MWI prevailed because its conduct was objectively reasonable given the undisputed ambiguity of the regulation and the fact that MWI acted in a customary fashion under both meanings of the word “customary.” It is significant that the Court held that these were questions of law that a judge could decide.
This is of great importance to defendants, especially in the health care space where CMS and FDA regulations often are ambiguous or created ex post facto to conduct that the government decides should be considered fraudulent. While it is generally the case that to be liable under the FCA, a defendant must have made a false claim knowingly —and the Court here is essentially reaffirming what it correctly held last year in United States ex rel. Folliard v. Gov’t Acquisitions, Inc., 764 F.3d 19, 29 (D.C. Cir. 2014) —not all circuits have issued identical holdings. Thus, if one is not concerned about extra-regulatory acquired knowledge—the thing that could potentially send what otherwise would be a case decided on motions to the jury—this is a useful and, one hopes, transferable precedent.
As significant—in light of the Department of Justice’s recently published “Memorandum Re Individual Accountability for Corporate Wrongdoing” authored by Deputy Attorney General Sally Quillian Yates, where the focus is on the culpability of individual executives—the Purcell decision could have even broader influence.
In the civil arena, especially with regard to health care FCA cases against executives, the government is likely to advance derivative negligence theories of intent where, as usually is the case in larger companies, there is no direct participation by the individual in the alleged fraud. Here, the strong reiteration of the three-part standard enunciated in Folliard and reiterated in Purcell ought to have a lot of value. This is especially so, since recent amendments to the FCA, including under the Affordable Care Act, have made it more difficult for defendants to get summary relief in FCA cases. That is a particular problem in cases where the government has declined intervention but relators can now more easily perpetuate litigation and pursue settlements.

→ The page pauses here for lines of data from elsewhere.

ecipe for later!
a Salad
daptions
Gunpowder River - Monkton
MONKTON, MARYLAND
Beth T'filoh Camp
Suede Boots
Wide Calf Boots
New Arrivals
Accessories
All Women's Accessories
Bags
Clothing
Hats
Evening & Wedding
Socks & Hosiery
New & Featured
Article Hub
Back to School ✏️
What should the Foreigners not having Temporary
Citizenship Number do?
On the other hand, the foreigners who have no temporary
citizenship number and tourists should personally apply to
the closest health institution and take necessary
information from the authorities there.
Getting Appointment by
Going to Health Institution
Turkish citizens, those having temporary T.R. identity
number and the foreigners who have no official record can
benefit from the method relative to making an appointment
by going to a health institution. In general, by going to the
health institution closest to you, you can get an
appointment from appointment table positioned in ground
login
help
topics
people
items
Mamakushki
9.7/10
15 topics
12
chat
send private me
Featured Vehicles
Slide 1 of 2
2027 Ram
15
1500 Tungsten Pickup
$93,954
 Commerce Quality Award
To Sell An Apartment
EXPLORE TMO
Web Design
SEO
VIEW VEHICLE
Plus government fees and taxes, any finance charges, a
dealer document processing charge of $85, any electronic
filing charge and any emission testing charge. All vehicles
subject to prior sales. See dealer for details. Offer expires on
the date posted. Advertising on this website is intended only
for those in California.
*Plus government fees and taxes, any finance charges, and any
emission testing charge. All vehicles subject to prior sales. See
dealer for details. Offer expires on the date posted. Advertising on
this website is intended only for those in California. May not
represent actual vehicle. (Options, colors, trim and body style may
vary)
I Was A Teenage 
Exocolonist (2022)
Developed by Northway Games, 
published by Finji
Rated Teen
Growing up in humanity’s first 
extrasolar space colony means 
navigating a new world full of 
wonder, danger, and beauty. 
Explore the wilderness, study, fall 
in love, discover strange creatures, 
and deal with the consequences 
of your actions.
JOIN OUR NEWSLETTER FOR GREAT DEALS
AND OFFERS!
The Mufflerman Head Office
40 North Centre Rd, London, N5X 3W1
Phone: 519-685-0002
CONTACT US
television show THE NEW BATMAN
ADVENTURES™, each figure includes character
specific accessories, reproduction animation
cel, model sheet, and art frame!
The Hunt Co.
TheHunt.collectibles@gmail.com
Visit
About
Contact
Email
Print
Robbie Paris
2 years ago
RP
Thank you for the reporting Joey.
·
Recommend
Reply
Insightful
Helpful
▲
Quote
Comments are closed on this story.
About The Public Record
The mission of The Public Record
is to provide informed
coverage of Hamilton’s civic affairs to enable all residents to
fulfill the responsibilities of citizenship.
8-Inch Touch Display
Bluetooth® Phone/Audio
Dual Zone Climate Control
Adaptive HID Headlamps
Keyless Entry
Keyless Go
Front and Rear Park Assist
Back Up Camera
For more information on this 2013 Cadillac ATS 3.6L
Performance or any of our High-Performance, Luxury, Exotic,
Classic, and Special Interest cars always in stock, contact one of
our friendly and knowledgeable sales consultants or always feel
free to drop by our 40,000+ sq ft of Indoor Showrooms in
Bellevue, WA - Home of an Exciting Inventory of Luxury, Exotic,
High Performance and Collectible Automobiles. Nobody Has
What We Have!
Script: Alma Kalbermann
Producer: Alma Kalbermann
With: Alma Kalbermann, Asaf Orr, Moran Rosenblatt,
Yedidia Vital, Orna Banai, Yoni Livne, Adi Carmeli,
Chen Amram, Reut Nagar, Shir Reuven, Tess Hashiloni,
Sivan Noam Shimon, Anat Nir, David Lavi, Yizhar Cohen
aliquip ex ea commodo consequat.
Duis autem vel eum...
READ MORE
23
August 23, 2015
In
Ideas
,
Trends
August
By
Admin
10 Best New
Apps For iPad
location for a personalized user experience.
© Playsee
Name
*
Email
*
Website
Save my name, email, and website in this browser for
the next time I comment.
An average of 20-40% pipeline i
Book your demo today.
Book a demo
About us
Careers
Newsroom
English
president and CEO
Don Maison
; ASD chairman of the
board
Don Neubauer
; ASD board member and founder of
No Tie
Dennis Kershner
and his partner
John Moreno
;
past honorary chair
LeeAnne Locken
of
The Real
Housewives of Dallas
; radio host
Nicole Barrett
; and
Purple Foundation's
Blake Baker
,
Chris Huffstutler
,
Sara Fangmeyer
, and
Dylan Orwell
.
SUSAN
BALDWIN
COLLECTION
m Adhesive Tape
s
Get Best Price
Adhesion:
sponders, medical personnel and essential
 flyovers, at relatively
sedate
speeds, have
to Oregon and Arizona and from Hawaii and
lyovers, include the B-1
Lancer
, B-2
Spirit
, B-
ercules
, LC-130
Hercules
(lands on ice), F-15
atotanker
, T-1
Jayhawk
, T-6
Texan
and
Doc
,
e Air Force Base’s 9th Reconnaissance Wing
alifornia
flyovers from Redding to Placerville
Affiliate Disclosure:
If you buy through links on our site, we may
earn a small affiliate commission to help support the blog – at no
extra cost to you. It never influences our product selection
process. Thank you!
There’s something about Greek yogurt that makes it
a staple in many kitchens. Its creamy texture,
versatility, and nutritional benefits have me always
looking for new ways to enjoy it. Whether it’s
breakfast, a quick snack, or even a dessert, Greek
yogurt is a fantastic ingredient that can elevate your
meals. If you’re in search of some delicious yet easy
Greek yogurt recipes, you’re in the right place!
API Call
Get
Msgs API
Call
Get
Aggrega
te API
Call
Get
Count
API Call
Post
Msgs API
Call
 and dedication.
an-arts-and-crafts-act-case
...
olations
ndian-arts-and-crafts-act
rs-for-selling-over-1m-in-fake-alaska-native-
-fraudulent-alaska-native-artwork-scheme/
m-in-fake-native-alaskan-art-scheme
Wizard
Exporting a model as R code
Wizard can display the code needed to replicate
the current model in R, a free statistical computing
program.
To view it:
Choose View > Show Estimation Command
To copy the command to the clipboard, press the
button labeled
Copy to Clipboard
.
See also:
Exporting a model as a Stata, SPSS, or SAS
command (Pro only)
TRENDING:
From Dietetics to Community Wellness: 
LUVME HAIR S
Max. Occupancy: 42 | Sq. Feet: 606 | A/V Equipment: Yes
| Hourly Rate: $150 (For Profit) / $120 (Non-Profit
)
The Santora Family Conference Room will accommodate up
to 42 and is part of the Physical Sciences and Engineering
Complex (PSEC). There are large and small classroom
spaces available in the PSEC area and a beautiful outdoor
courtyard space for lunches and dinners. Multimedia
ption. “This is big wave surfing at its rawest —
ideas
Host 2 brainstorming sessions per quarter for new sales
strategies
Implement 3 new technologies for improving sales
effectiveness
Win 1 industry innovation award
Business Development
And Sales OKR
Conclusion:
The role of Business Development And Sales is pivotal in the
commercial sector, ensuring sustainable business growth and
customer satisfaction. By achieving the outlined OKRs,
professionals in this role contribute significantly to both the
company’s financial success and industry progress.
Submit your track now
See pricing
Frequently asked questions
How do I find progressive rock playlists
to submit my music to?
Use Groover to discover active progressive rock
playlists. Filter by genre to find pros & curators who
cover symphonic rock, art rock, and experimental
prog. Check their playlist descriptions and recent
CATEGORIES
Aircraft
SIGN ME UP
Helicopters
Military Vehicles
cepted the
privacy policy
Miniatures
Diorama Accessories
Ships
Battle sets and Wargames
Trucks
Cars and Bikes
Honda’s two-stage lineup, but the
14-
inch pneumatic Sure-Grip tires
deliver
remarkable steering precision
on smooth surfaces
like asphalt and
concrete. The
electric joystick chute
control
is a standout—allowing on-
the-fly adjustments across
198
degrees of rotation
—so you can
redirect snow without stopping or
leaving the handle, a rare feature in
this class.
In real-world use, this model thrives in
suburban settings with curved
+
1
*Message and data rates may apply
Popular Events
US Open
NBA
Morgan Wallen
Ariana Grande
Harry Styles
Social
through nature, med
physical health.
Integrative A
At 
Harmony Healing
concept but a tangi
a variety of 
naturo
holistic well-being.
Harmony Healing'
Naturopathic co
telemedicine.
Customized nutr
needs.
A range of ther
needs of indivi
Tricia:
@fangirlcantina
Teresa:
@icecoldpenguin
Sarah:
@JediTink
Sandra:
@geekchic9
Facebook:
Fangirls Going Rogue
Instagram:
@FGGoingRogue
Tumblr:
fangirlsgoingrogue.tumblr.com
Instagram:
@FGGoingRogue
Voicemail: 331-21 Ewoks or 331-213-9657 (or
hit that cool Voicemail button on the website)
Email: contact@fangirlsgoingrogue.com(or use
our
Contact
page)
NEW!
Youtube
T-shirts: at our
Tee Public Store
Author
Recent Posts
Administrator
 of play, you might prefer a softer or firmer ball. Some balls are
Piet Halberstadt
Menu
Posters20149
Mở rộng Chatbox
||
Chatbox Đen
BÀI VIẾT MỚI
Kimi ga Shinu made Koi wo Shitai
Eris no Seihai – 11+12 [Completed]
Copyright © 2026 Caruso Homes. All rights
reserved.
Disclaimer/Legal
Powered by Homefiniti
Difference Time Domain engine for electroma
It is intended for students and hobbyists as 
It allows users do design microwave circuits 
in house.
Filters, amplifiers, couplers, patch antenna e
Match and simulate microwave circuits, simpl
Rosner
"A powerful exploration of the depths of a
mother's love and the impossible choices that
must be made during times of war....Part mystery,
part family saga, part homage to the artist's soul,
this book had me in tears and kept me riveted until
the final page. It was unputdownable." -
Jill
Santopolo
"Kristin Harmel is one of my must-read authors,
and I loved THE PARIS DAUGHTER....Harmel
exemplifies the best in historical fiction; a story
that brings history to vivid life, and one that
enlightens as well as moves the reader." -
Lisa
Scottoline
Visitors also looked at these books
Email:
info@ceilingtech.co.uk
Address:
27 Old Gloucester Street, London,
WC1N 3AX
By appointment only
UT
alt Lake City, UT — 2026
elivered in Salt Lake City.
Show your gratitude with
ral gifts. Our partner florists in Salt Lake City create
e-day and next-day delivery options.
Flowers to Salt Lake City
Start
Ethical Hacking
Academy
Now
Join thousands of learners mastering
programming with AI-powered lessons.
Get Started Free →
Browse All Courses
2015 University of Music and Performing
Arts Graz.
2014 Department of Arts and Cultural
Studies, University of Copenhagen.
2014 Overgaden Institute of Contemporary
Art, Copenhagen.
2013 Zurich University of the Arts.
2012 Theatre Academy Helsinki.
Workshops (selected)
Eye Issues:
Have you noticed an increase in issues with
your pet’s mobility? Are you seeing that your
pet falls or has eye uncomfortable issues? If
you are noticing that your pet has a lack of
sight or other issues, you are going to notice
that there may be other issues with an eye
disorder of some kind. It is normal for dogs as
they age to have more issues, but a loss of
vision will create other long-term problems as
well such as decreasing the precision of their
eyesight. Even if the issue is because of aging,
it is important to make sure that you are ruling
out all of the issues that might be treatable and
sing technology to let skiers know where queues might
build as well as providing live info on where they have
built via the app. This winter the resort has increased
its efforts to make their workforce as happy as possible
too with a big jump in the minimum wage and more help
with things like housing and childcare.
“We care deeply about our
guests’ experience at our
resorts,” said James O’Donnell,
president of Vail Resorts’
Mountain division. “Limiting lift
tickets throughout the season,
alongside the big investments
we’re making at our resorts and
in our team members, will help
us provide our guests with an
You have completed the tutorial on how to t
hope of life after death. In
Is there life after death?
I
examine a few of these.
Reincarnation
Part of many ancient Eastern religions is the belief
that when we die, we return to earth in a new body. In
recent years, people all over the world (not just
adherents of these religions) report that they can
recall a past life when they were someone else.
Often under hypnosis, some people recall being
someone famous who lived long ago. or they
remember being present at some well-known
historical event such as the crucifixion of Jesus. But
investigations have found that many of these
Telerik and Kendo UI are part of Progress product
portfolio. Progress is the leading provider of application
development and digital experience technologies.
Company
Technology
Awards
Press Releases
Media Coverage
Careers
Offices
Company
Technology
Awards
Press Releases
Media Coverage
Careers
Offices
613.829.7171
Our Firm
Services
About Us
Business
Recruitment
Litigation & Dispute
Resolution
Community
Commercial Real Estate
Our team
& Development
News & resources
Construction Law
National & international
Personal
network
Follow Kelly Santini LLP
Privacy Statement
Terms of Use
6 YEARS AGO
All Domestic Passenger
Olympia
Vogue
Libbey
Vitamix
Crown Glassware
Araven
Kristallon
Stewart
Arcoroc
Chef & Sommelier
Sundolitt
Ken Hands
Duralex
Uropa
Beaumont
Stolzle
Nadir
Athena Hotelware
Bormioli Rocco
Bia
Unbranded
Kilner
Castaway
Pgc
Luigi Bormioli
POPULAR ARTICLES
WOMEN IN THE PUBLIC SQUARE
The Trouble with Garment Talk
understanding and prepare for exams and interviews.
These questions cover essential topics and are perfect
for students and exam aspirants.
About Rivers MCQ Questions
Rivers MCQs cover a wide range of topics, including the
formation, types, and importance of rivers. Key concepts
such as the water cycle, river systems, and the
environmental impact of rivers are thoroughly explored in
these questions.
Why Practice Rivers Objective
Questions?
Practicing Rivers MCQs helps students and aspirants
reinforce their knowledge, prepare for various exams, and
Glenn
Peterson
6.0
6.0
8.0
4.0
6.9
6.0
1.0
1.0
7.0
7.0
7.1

Focusing on the absence of a specifically pleaded theory of culpable knowledge may prove more fruitful than trying to take advantage of jurisdictional bars that have been grossly lowered. Doing so also helpfully implicates the Supreme Court’s teachings in Iqbal and Twombley.
 While the questions of law were dispositive here, there is a major caveat: The case was held properly to have gone to the jury on the question of fact as to whether MWI otherwise had been aware of what the government contended had become its new regulatory definition. While the DC Circuit ultimately held that the evidence was legally insufficient to demonstrate such tipping, the fact remains that the Court potentially left open the door – depending on the particulars of a given case – for the government to seek to recover even where a defendant has made an “objectively reasonable interpretation of an ambiguous regulatory provision.”